Janeiro já soma 32 faleci­mentos, quase três por dia, apesar de o boletim indicar apenas dois. A média móvel das últimas semanas oscilou entre doze e 21 mortes. A mais alta ainda pertence ao período de 18 a 24 de julho, de 59 vítimas fatais. O bole­tim indica 62 mortes em ou­tubro, mas 103 ocorreram no mês. O maior volume é de ju­lho (244). Os meses com me­nos falecimentos são março (dois, a pandemia começou em meados do mês em Ribei­rão Preto) e abril (onze).

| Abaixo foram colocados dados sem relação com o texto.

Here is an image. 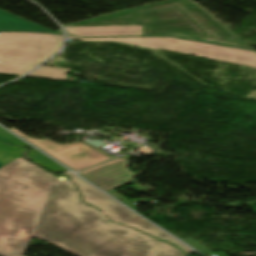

A taxa de letalidade voltou a subir para 2,5% – chegou a 5,3% em abril e em maio. Está no mesmo patamar dos índi­ces regional (2,5%), nacional (2,5%) e do mundial (2,1%), mas abaixo do estadual (3,1%). A mais baixa até agora é a de dezembro, de 0,6%, seguida pela de novembro, de 0,9%. Em outubro estava em 1,8%. Co­meçou com 2,1% em março.

Em junho chegou a 3,1%, foi a 2,8% em julho de, 2,7% em agosto e 2,5% em setem­bro, segundo dados de 20 de dezembro. A taxa de morta­lidade por 100 mil habitan­tes na pandemia está com média de 127,8 este mês (era de 123,7 em novembro). As mais baixas são de março (0,3), abril (1,6), dezembro (0,7 e novembro 3,7).

Em outubro ficou em 8,4. A mais alta é de julho (34,7). As demais são 9,4 de maio, 29,6 de junho, 24,9 de agosto e 19,1 de setembro. A taxa de incidência de óbitos disparou de 2,95 por 100 mil habitantes no dia 21 de dezembro para 3,51 no dia 30 do mês passado. Era de 1,69 no fim de novembro.

Por sexo, as vítimas da co­vid-19 são 548 homens (55,3%) e 443 mulheres (44,7%). A mais jovem em toda a pandemia é um menino de oito anos que morreu em 19 de outubro e a mais idosa, uma senhora de 101 anos que fa­leceu no dia 20 de junho.

O município de Ribeirão Preto superou a marca de 42,1 mil pacientes infectados pelo Sars-CoV-2 nesta sema­na – são 42.138. O Boletim Epidemiológico do Departa­mento de Vigilância em Saú­de contabiliza a data do início dos sintomas e do diagnósti­co da doença.